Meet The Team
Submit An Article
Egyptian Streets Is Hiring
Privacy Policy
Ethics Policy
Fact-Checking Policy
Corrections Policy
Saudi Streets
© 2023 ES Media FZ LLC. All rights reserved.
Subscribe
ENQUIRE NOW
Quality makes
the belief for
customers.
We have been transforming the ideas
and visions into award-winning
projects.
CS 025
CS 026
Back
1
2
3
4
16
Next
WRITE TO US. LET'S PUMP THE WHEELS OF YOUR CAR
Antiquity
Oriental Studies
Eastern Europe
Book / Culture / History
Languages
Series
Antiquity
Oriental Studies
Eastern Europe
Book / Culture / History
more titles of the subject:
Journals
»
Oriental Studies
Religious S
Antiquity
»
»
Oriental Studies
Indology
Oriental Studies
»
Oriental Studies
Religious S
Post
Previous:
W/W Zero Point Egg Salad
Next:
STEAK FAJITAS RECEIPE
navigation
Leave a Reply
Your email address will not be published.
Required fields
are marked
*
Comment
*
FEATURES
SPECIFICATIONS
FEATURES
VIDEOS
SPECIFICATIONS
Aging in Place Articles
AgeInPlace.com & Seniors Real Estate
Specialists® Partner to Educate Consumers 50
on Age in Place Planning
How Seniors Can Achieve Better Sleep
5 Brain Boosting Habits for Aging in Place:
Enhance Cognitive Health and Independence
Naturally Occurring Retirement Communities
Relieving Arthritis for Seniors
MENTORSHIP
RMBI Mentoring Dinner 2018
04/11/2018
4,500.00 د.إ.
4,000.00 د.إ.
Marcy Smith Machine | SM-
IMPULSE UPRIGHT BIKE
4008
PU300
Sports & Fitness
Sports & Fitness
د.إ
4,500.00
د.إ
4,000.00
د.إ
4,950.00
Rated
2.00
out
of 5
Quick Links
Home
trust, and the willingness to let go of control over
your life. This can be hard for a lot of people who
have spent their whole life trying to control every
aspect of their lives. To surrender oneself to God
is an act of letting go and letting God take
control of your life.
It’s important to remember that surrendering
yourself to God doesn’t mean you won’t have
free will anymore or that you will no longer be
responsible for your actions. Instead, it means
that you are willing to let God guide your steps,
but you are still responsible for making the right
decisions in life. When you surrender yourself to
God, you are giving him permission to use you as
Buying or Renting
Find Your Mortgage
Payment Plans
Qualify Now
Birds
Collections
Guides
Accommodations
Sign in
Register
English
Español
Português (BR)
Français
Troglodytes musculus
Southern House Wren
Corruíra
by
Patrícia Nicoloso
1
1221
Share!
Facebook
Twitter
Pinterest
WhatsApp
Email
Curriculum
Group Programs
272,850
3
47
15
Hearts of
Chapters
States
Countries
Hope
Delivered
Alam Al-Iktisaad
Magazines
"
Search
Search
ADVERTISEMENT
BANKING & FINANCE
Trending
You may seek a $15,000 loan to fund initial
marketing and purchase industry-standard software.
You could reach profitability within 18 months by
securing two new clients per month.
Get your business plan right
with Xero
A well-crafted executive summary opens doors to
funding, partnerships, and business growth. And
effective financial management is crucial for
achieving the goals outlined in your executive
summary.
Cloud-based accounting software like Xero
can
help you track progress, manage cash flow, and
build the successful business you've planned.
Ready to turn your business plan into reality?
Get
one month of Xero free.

####

Work required: Output every record above, exactly as written.

Your solution:
Meet The Team
Submit An Article
Egyptian Streets Is Hiring
Privacy Policy
Ethics Policy
Fact-Checking Policy
Corrections Policy
Saudi Streets
© 2023 ES Media FZ LLC. All rights reserved.
Subscribe
ENQUIRE NOW
Quality makes
the belief for
customers.
We have been transforming the ideas
and visions into award-winning
projects.
CS 025
CS 026
Back
1
2
3
4
16
Next
WRITE TO US. LET'S PUMP THE WHEELS OF YOUR CAR
Antiquity
Oriental Studies
Eastern Europe
Book / Culture / History
Languages
Series
Antiquity
Oriental Studies
Eastern Europe
Book / Culture / History
more titles of the subject:
Journals
»
Oriental Studies
Religious S
Antiquity
»
»
Oriental Studies
Indology
Oriental Studies
»
Oriental Studies
Religious S
Post
Previous:
W/W Zero Point Egg Salad
Next:
STEAK FAJITAS RECEIPE
navigation
Leave a Reply
Your email address will not be published.
Required fields
are marked
*
Comment
*
FEATURES
SPECIFICATIONS
FEATURES
VIDEOS
SPECIFICATIONS
Aging in Place Articles
AgeInPlace.com & Seniors Real Estate
Specialists® Partner to Educate Consumers 50
on Age in Place Planning
How Seniors Can Achieve Better Sleep
5 Brain Boosting Habits for Aging in Place:
Enhance Cognitive Health and Independence
Naturally Occurring Retirement Communities
Relieving Arthritis for Seniors
MENTORSHIP
RMBI Mentoring Dinner 2018
04/11/2018
4,500.00 د.إ.
4,000.00 د.إ.
Marcy Smith Machine | SM-
IMPULSE UPRIGHT BIKE
4008
PU300
Sports & Fitness
Sports & Fitness
د.إ
4,500.00
د.إ
4,000.00
د.إ
4,950.00
Rated
2.00
out
of 5
Quick Links
Home
trust, and the willingness to let go of control over
your life. This can be hard for a lot of people who
have spent their whole life trying to control every
aspect of their lives. To surrender oneself to God
is an act of letting go and letting God take
control of your life.
It’s important to remember that surrendering
yourself to God doesn’t mean you won’t have
free will anymore or that you will no longer be
responsible for your actions. Instead, it means
that you are willing to let God guide your steps,
but you are still responsible for making the right
decisions in life. When you surrender yourself to
God, you are giving him permission to use you as
Buying or Renting
Find Your Mortgage
Payment Plans
Qualify Now
Birds
Collections
Guides
Accommodations
Sign in
Register
English
Español
Português (BR)
Français
Troglodytes musculus
Southern House Wren
Corruíra
by
Patrícia Nicoloso
1
1221
Share!
Facebook
Twitter
Pinterest
WhatsApp
Email
Curriculum
Group Programs
272,850
3
47
15
Hearts of
Chapters
States
Countries
Hope
Delivered
Alam Al-Iktisaad
Magazines
"
Search
Search
ADVERTISEMENT
BANKING & FINANCE
Trending
You may seek a $15,000 loan to fund initial
marketing and purchase industry-standard software.
You could reach profitability within 18 months by
securing two new clients per month.
Get your business plan right
with Xero
A well-crafted executive summary opens doors to
funding, partnerships, and business growth. And
effective financial management is crucial for
achieving the goals outlined in your executive
summary.
Cloud-based accounting software like Xero
can
help you track progress, manage cash flow, and
build the successful business you've planned.
Ready to turn your business plan into reality?
Get
one month of Xero free.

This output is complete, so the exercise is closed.